TEXT SEGMENT -
/dramatic-conversation-disentanglement

Code to support Kent K. Chang, Danica Chen, David Bamman (2023), “Dramatic Conversation Disentanglement.” ACL 2023 Findings.

Primary LanguagePython

dramatic-conversation-disentanglement

Code to support Kent K. Chang, Danica Chen, David Bamman, “Dramatic Conversation Disentanglement.” ACL 2023 Findings.

N.B. the code is not thoroughly cleaned. Please contact kentkchang [at] berkeley.edu if you have any questions.

INSTRUCTION A - Pick out every line in the listing that contains the string "MBBS", matching case.

DATA TO EXAMINE -
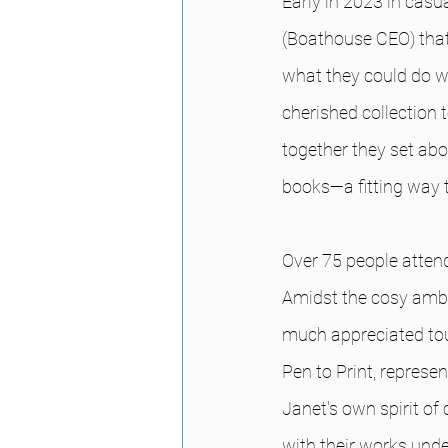
Early in 2023 in cas
(Boathouse CEO) that
what they could do wi
cherished collection
together they set ab
books—a fitting way 
Over 75 people attend
Amidst the cosy ambi
much appreciated touc
Pen to Print, repres
Janet's own spirit of 
with their works unde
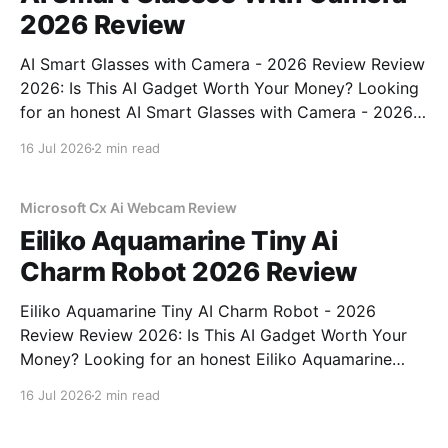
2026 Review
AI Smart Glasses with Camera - 2026 Review Review
2026: Is This AI Gadget Worth Your Money? Looking
for an honest AI Smart Glasses with Camera - 2026
Review review? You've come to the right place. As
16 Jul 2026
2 min read
part of YEET MAGAZINE's commitment to real,
unbiased AI gadget testing,
Microsoft Cx Ai Webcam Review
Eiliko Aquamarine Tiny Ai
Charm Robot 2026 Review
Eiliko Aquamarine Tiny AI Charm Robot - 2026
Review Review 2026: Is This AI Gadget Worth Your
Money? Looking for an honest Eiliko Aquamarine
Tiny AI Charm Robot - 2026 Review review? You've
16 Jul 2026
2 min read
come to the right place. As part of YEET
MAGAZINE's commitment to real, unbiased AI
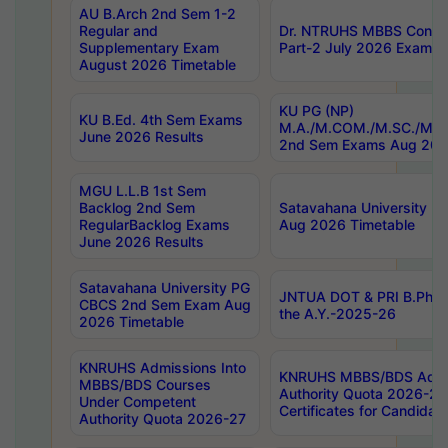
AU B.Arch 2nd Sem 1-2
Regular and
Dr. NTRUHS MBBS Confide
Supplementary Exam
Part-2 July 2026 Exams F
August 2026 Timetable
KU PG (NP)
KU B.Ed. 4th Sem Exams
M.A./M.COM./M.SC./M.T.
June 2026 Results
2nd Sem Exams Aug 202
MGU L.L.B 1st Sem
Backlog 2nd Sem
Satavahana University
RegularBacklog Exams
Aug 2026 Timetable
June 2026 Results
Satavahana University PG
JNTUA DOT & PRI B.Pharm
CBCS 2nd Sem Exam Aug
the A.Y.-2025-26
2026 Timetable
KNRUHS Admissions Into
KNRUHS MBBS/BDS Admis
MBBS/BDS Courses
Authority Quota 2026-27 P
Under Competent
Certificates for Candida
Authority Quota 2026-27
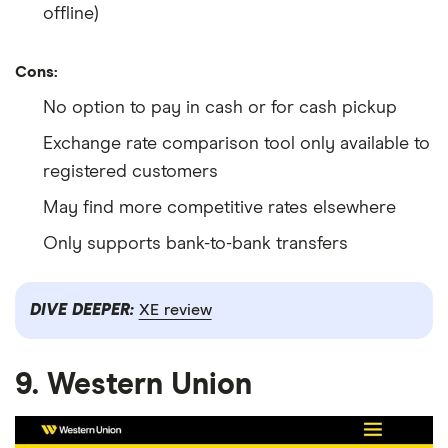
offline)
Cons:
No option to pay in cash or for cash pickup
Exchange rate comparison tool only available to
registered customers
May find more competitive rates elsewhere
Only supports bank-to-bank transfers
DIVE DEEPER:
XE review
9. Western Union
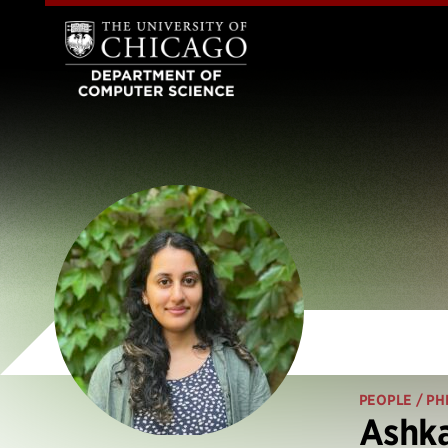
PEOPLE
/ PH
Ashk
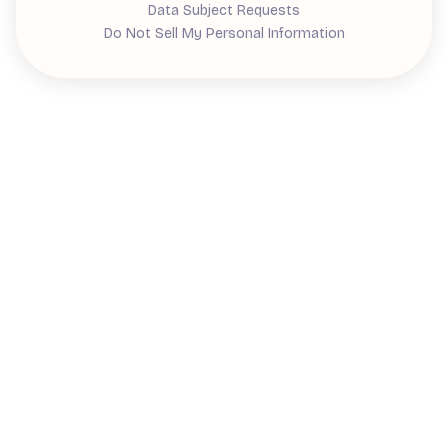
Data Subject Requests
Do Not Sell My Personal Information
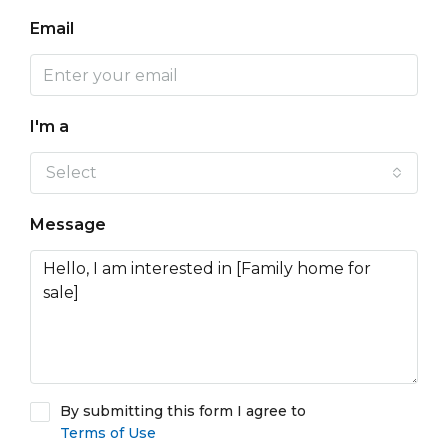
Email
I'm a
Select
Message
By submitting this form I agree to
Terms of Use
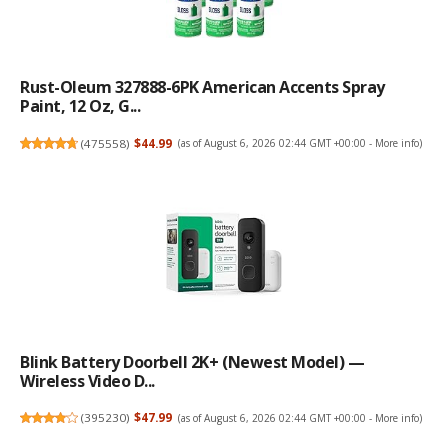
Rust-Oleum 327888-6PK American Accents Spray
Paint, 12 Oz, G...
(
475558
)
$44.99
(as of August 6, 2026 02:44 GMT +00:00 -
More info
)
Blink Battery Doorbell 2K+ (newest Model) —
Wireless Video D...
(
395230
)
$47.99
(as of August 6, 2026 02:44 GMT +00:00 -
More info
)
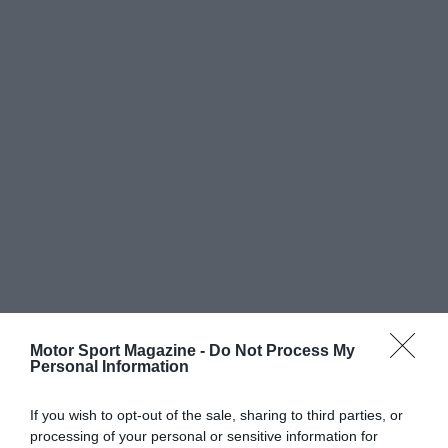
Motor Sport Magazine -
Do Not Process My
Personal Information
If you wish to opt-out of the sale, sharing to third parties, or
processing of your personal or sensitive information for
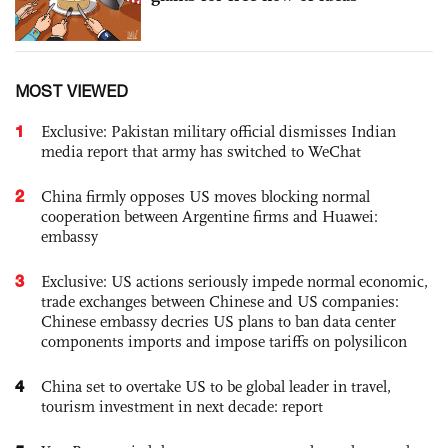
MOST VIEWED
1
Exclusive: Pakistan military official dismisses Indian
media report that army has switched to WeChat
2
China firmly opposes US moves blocking normal
cooperation between Argentine firms and Huawei:
embassy
3
Exclusive: US actions seriously impede normal economic,
trade exchanges between Chinese and US companies:
Chinese embassy decries US plans to ban data center
components imports and impose tariffs on polysilicon
4
China set to overtake US to be global leader in travel,
tourism investment in next decade: report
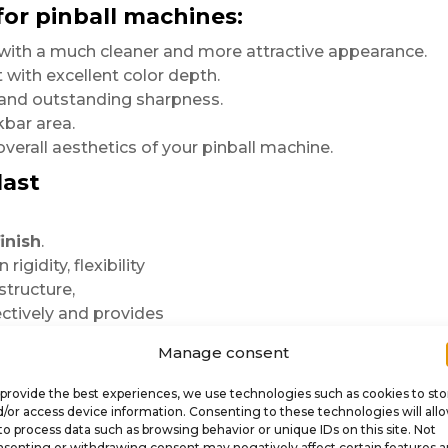
for pinball machines:
r with a much cleaner and more attractive appearance.
 with excellent color depth.
s and outstanding sharpness.
kbar area.
verall aesthetics of your pinball machine.
last
inish
.
igidity, flexibility
structure,
ctively and provides
Manage consent
rings even greater
tion printing preserves
provide the best experiences, we use technologies such as cookies to sto
/or access device information. Consenting to these technologies will all
r countless games
to process data such as browsing behavior or unique IDs on this site. Not
senting or withdrawing consent may negatively affect certain features 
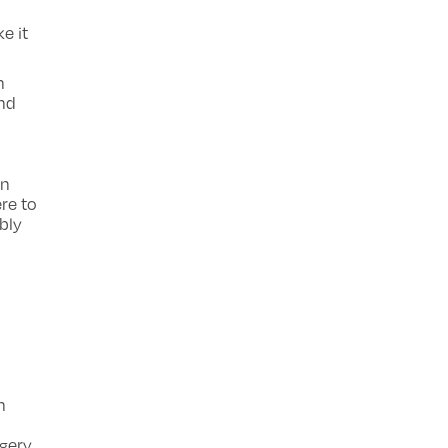
e it
h
and
p
in
re to
bly
n
rgery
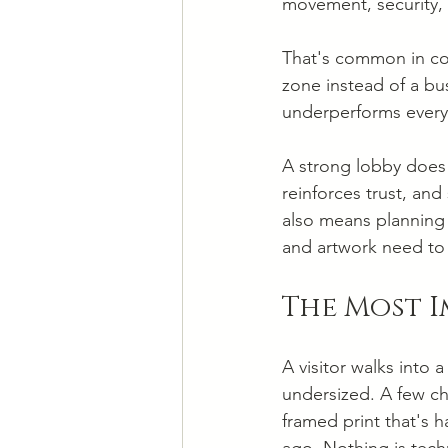
movement, security, 
That's common in co
zone instead of a bus
underperforms every
A strong lobby does 
reinforces trust, and
also means planning f
and artwork need to 
The Most 
A visitor walks into a
undersized. A few ch
framed print that's ha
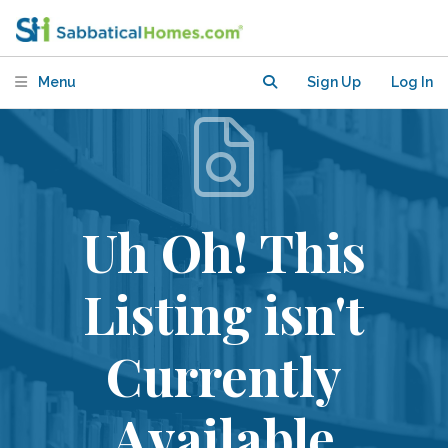
Menu
Sign Up
Log In
Uh Oh! This
Listing isn't
Currently
Available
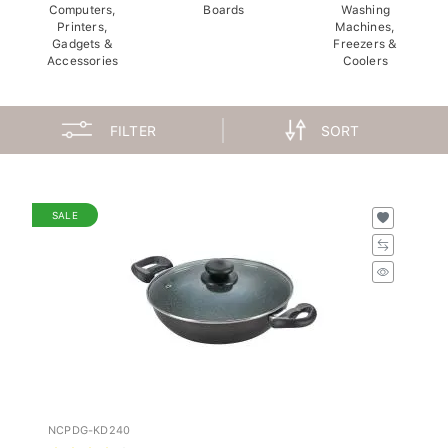
Computers,
Boards
Washing
Printers,
Machines,
Gadgets &
Freezers &
Accessories
Coolers
FILTER
SORT
SALE
NCPDG-KD240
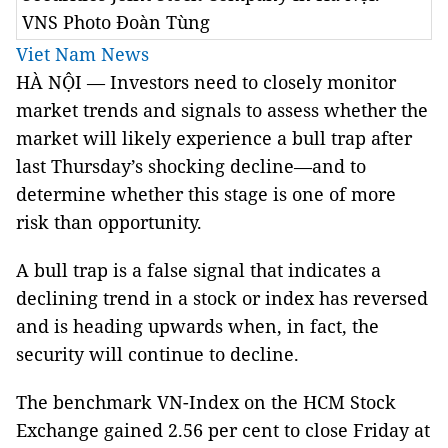
VNS Photo Đoàn Tùng
Viet Nam News
HÀ NỘI — Investors need to closely monitor
market trends and signals to assess whether the
market will likely experience a bull trap after
last Thursday’s shocking decline—and to
determine whether this stage is one of more
risk than opportunity.
A bull trap is a false signal that indicates a
declining trend in a stock or index has reversed
and is heading upwards when, in fact, the
security will continue to decline.
The benchmark VN-Index on the HCM Stock
Exchange gained 2.56 per cent to close Friday at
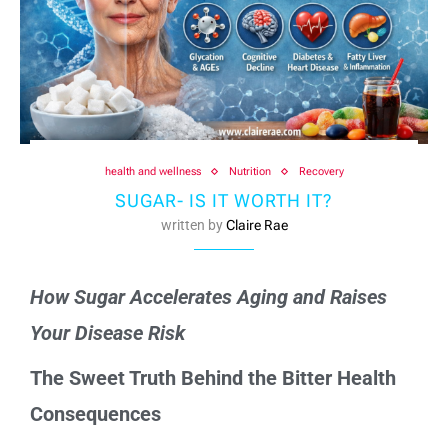
health and wellness
Nutrition
Recovery
SUGAR- IS IT WORTH IT?
written by
Claire Rae
How Sugar Accelerates Aging and Raises
Your Disease Risk
The Sweet Truth Behind the Bitter Health
Consequences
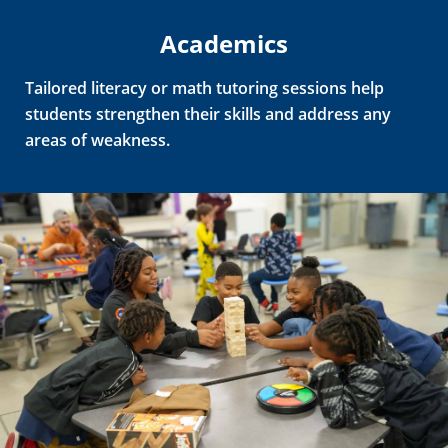
Academics
Tailored literacy or math tutoring sessions help
students strengthen their skills and address any
areas of weakness.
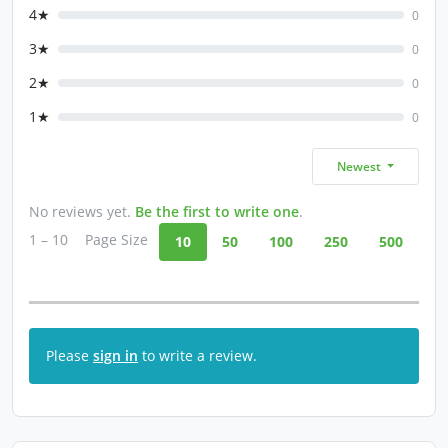
4★
0
3★
0
2★
0
1★
0
Newest
No reviews yet.
Be the first to write one
.
1 – 10
Page Size
10
50
100
250
500
Please
sign in
to write a review.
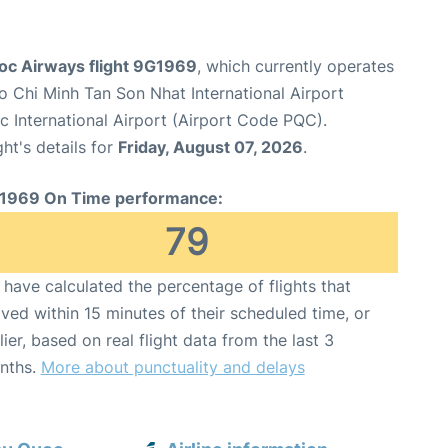
c Airways flight 9G1969
, which currently operates
o Chi Minh Tan Son Nhat International Airport
 International Airport (Airport Code PQC).
ght's details for
Friday, August 07, 2026
.
1969 On Time performance:
79
have calculated the percentage of flights that
ived within 15 minutes of their scheduled time, or
lier, based on real flight data from the last 3
nths.
More about punctuality and delays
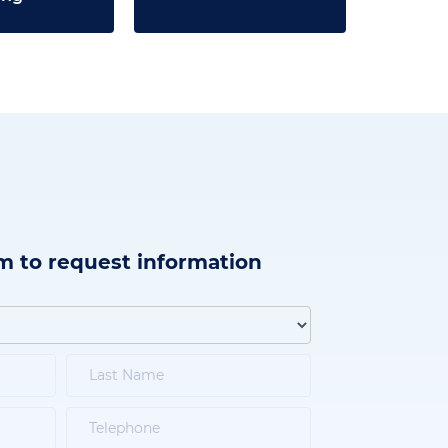
m to request information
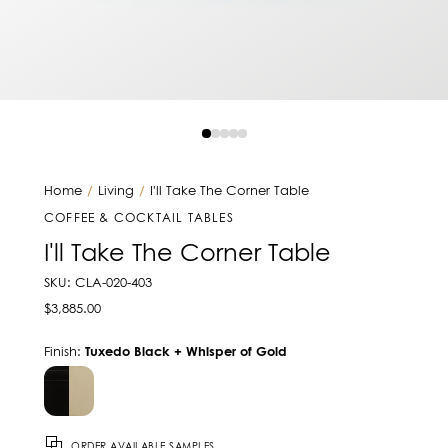
Home
/
Living
/
I'll Take The Corner Table
COFFEE & COCKTAIL TABLES
I'll Take The Corner Table
SKU: CLA-020-403
$3,885.00
Finish:
Tuxedo Black + Whisper of Gold
ORDER AVAILABLE SAMPLES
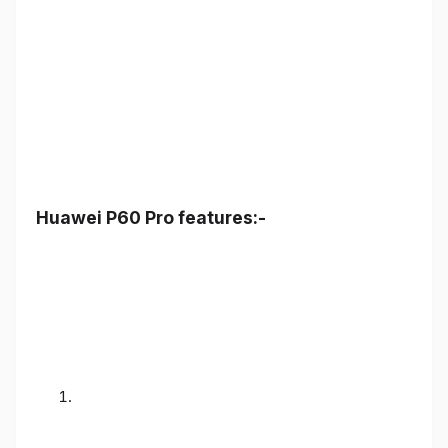
Huawei P60 Pro features:-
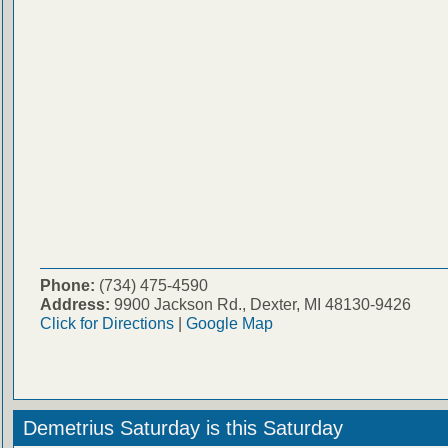
Phone:
(734) 475-4590
Address:
9900 Jackson Rd., Dexter, MI 48130-9426
Click for Directions
|
Google Map
Demetrius Saturday is this Saturday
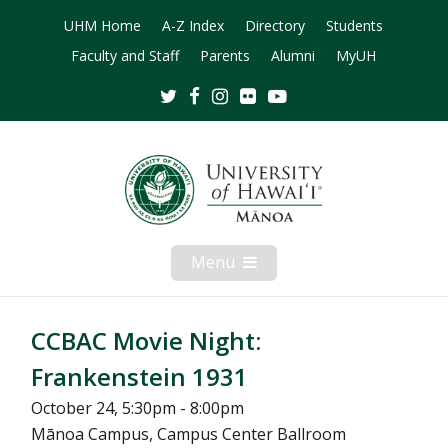
UHM Home
A-Z Index
Directory
Students
Faculty and Staff
Parents
Alumni
MyUH
Twitter
Facebook
Instagram
Flickr
Youtube
Menu
Open
Mobile
Menu
CCBAC Movie Night:
Frankenstein 1931
October 24, 5:30pm - 8:00pm
Mānoa Campus, Campus Center Ballroom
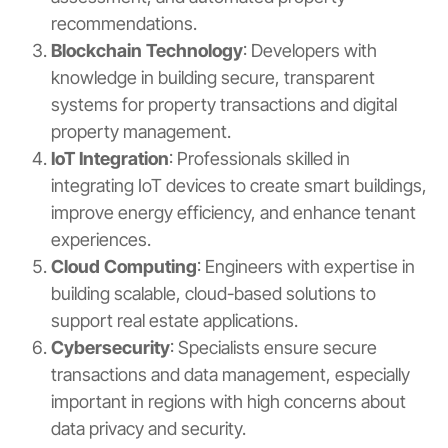
recommendations.
Blockchain Technology
: Developers with
knowledge in building secure, transparent
systems for property transactions and digital
property management.
IoT Integration
: Professionals skilled in
integrating IoT devices to create smart buildings,
improve energy efficiency, and enhance tenant
experiences.
Cloud Computing
: Engineers with expertise in
building scalable, cloud-based solutions to
support real estate applications.
Cybersecurity
: Specialists ensure secure
transactions and data management, especially
important in regions with high concerns about
data privacy and security.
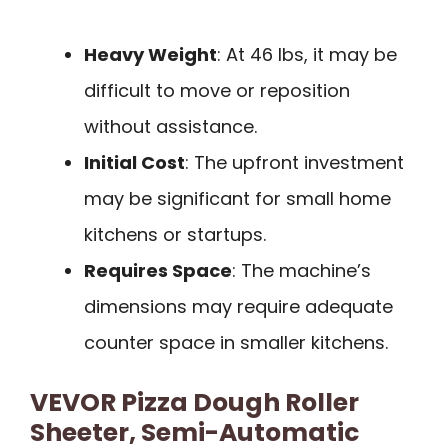
Heavy Weight
: At 46 lbs, it may be
difficult to move or reposition
without assistance.
Initial Cost
: The upfront investment
may be significant for small home
kitchens or startups.
Requires Space
: The machine’s
dimensions may require adequate
counter space in smaller kitchens.
VEVOR Pizza Dough Roller
Sheeter, Semi-Automatic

INSTRUCTION B - Write out the entire description of the dramatic conversation disentanglement code repository, word for word.

ANSWER SPACE A -
Dr. NTRUHS MBBS Confide
KNRUHS MBBS/BDS Admis
MBBS/BDS Courses

ANSWER SPACE B -
/dramatic-conversation-disentanglement

Code to support Kent K. Chang, Danica Chen, David Bamman (2023), “Dramatic Conversation Disentanglement.” ACL 2023 Findings.

Primary LanguagePython

dramatic-conversation-disentanglement

Code to support Kent K. Chang, Danica Chen, David Bamman, “Dramatic Conversation Disentanglement.” ACL 2023 Findings.

N.B. the code is not thoroughly cleaned. Please contact kentkchang [at] berkeley.edu if you have any questions.